Y entre todas sus aficiones —el cine italiano, la literatura rusa, la cocina porteña— hay una que siempre lo delató como el más humano de los líderes: el fútbol. Fan acérrimo del equipo San Lorenzo, seguía los resultados con la emoción de un niño. Para Francisco, el fútbol era una metáfora del Evangelio: todos juntos, diferentes, pero con un solo objetivo. “Lo importante no es meter goles, sino jugar en equipo”, decía.

El balón lo extrañará. La pelota, esa esfera rebelde que tantas veces desafía la gravedad, ha perdido a uno de sus poetas silenciosos. No se sabe si en el Vaticano habrá canchas, pero estoy seguro de que Francisco supo lo que es gritar un gol desde el alma.

Su legado es más que palabras.

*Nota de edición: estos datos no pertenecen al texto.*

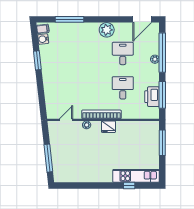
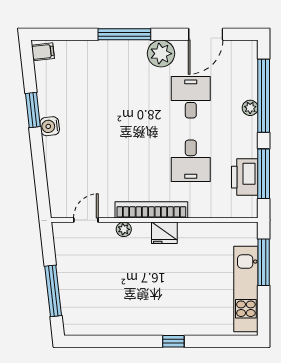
window: (69, 19) -> (124, 34), moved
door: (142, 19) -> (206, 34), moved
water cooler: (43, 39) -> (50, 126), moved
desk: (123, 88) -> (191, 161), turned 180
kitchen unit: (136, 176) -> (246, 289), moved, turned -90
window: (129, 185) -> (173, 341), moved

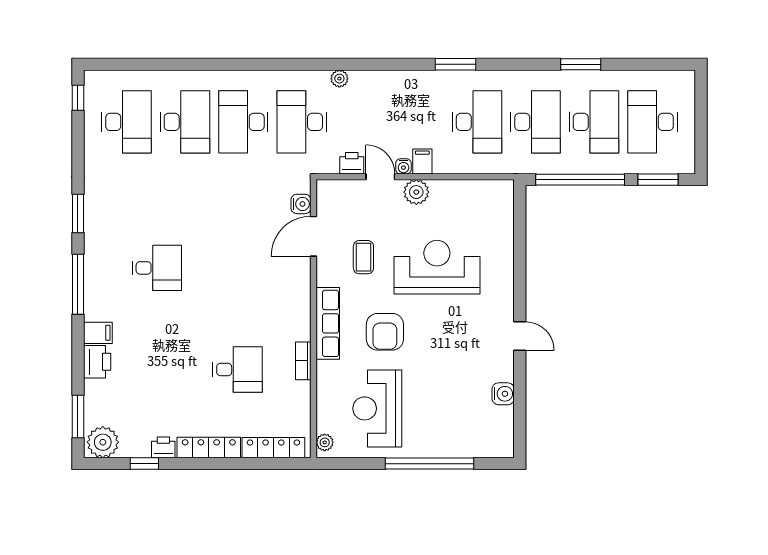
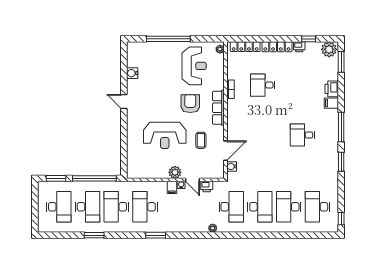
desk: (594, 122) -> (88, 207), turned 180

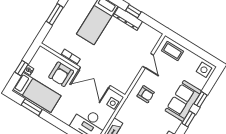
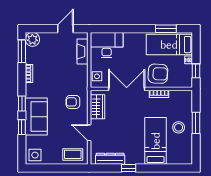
dresser: (128, 18) -> (110, 159), moved
stool: (71, 19) -> (179, 127), added
window: (22, 68) -> (196, 71), moved
armchair: (61, 74) -> (158, 74), turned 93
wardrobe: (128, 78) -> (97, 107), added

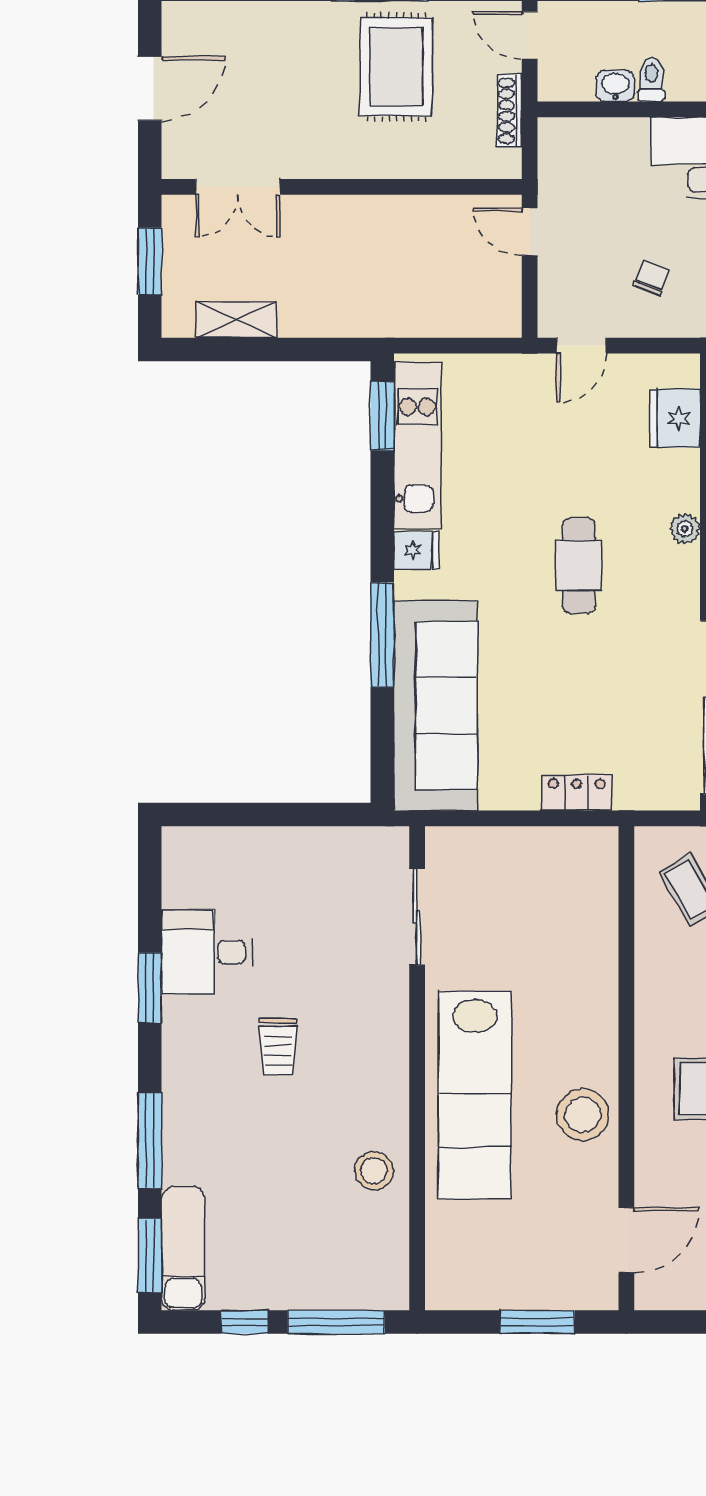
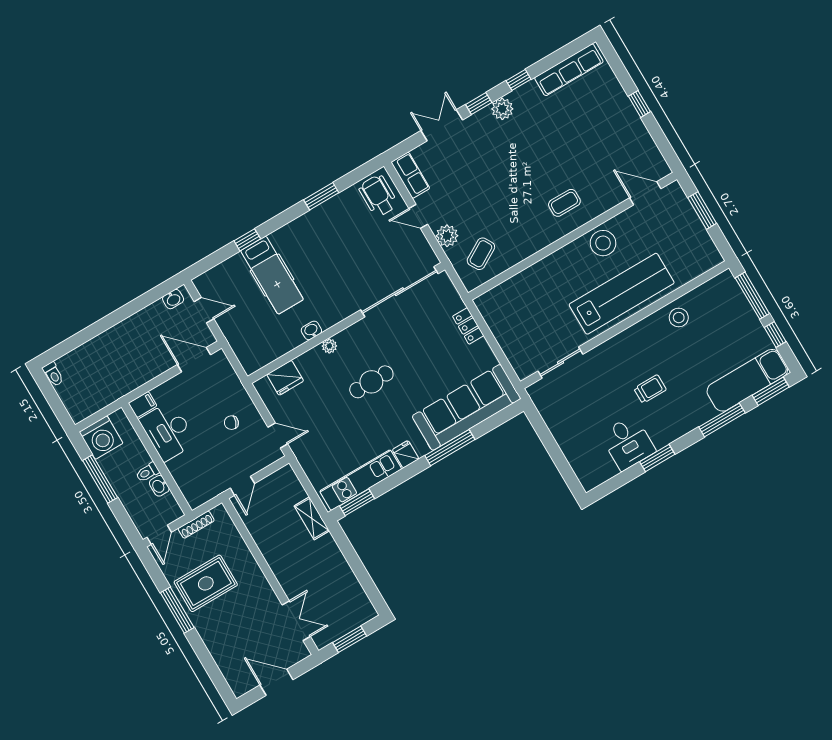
shelving: (236, 320) -> (312, 518), moved
exam couch: (183, 1249) -> (747, 380), width x1.36, depth x1.45

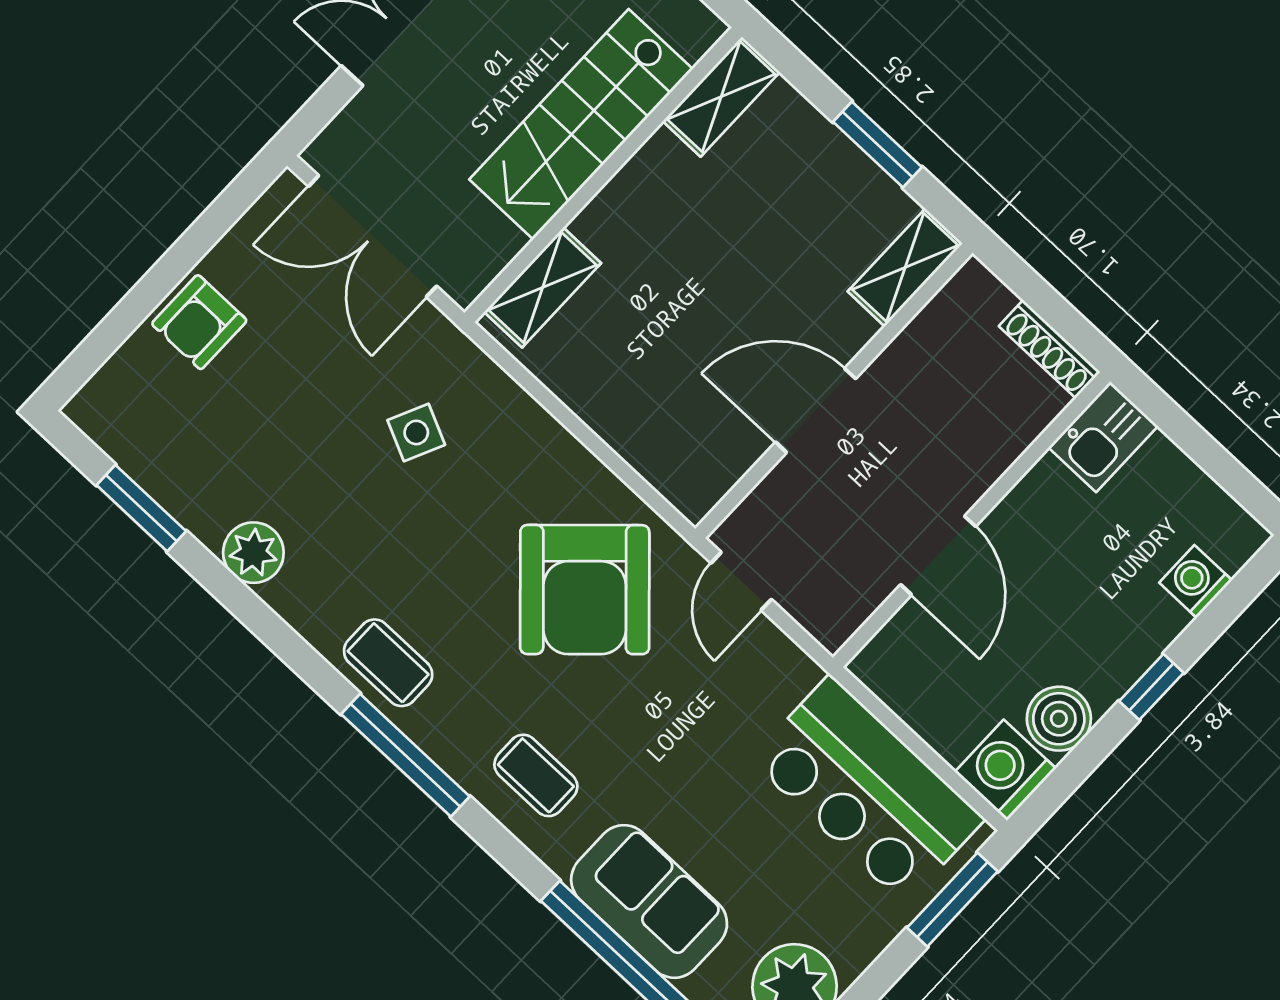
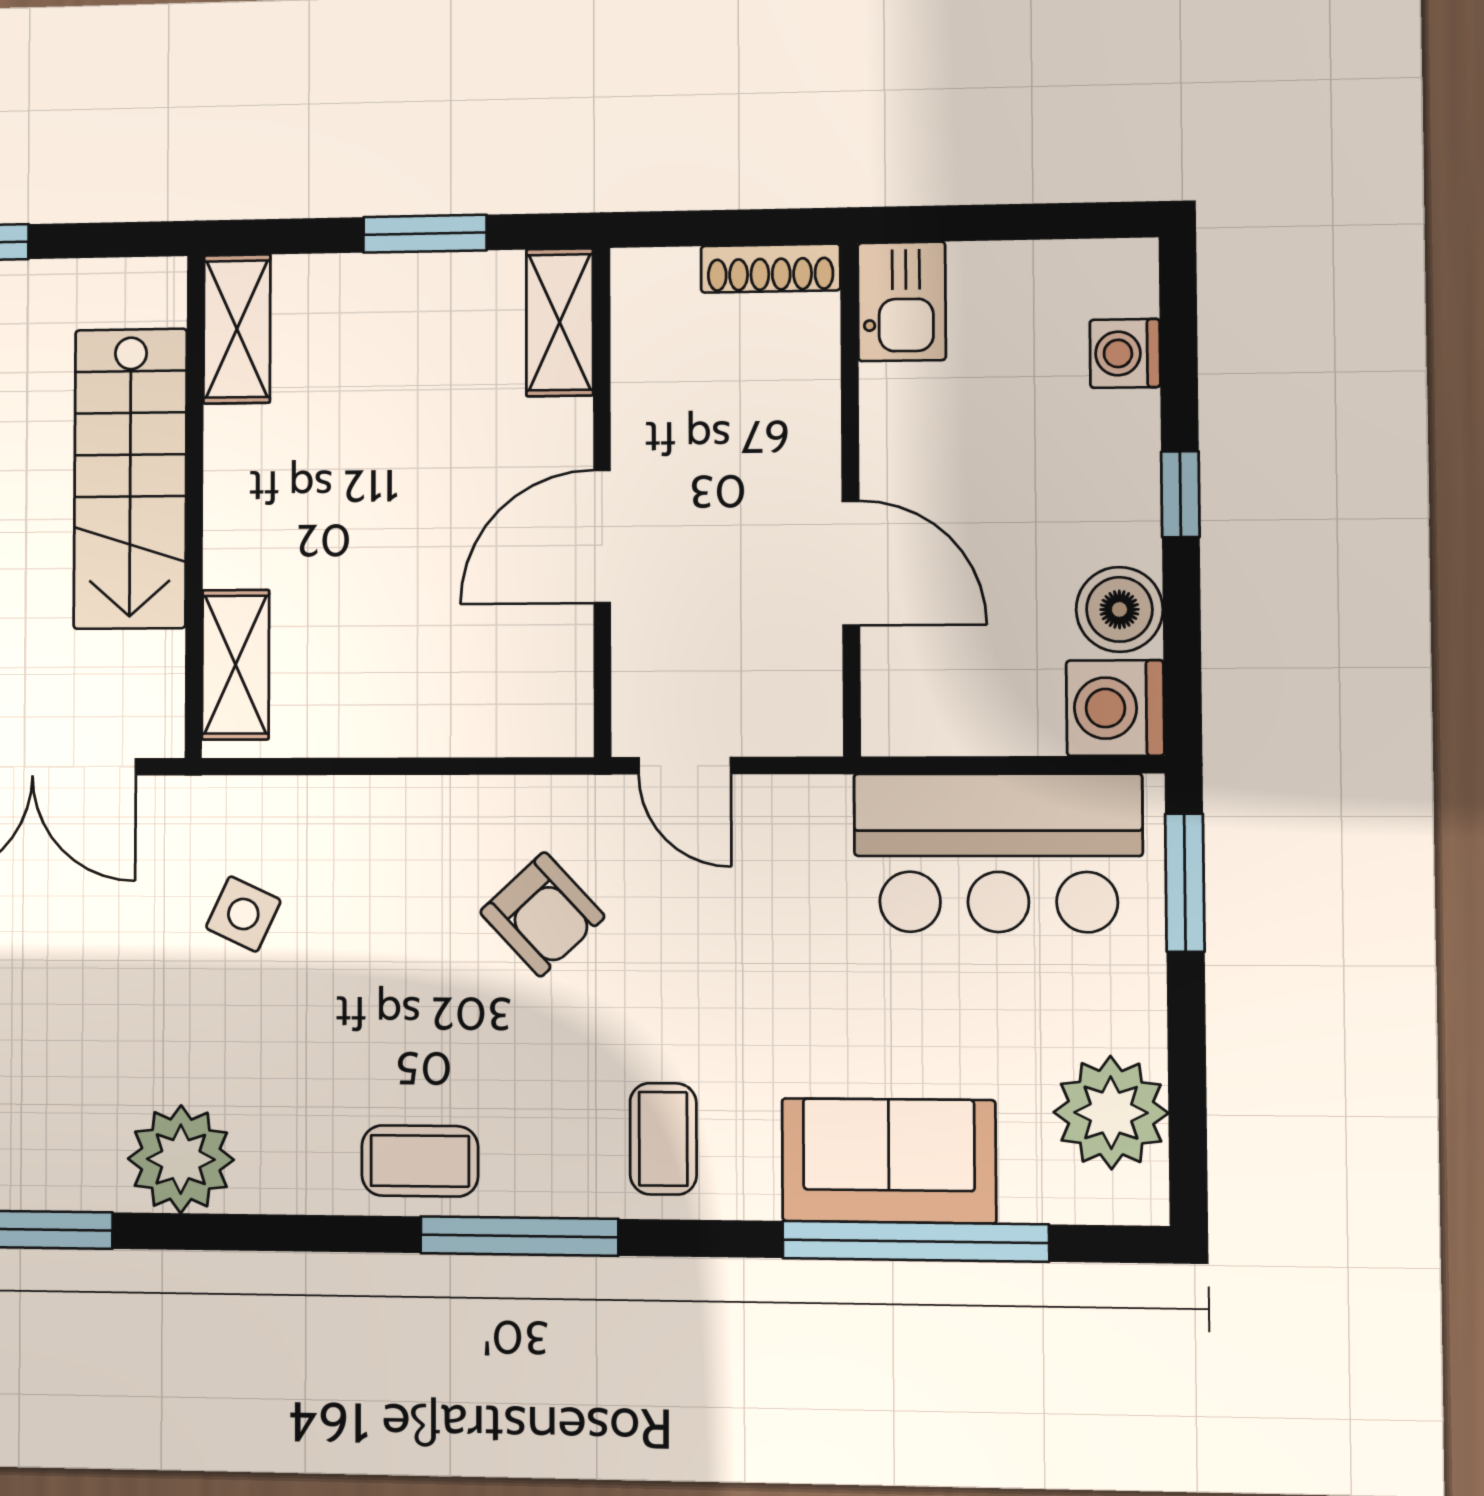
plant: (253, 553) -> (181, 1159), width x1.36, depth x1.36
armchair: (585, 590) -> (542, 914), width x0.53, depth x0.53
coffee table: (536, 775) -> (663, 1139), turned 90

Está en los corazones de quienes alguna vez se sintieron excluidos. Está en cada migrante al que se le extendió la mano, en cada comunidad indígena que se sintió escuchada, en cada creyente que volvió a mirar a la Iglesia con esperanza y no con miedo.

El Papa Francisco nos recordó que la fe sin amor es un cascarón vacío. Que la Iglesia, si no camina con el pueblo, se convierte en museo. Que el Evangelio no es para adornar discursos, sino para incomodar a los cómodos y consolar a los que duelen.

Francisco será recordado como el Papa de los gestos pequeños, de las palabras enormes, del corazón abierto. No hizo milagros, pero hizo lo más difícil: cambiar el alma de una institución milenaria con solo mirar a los ojos de los pobres y decirles: “ustedes son el centro”. Y en tiempos donde el cinismo dentro de la política y en todos los medios cotiza alto, eso es ya un milagro.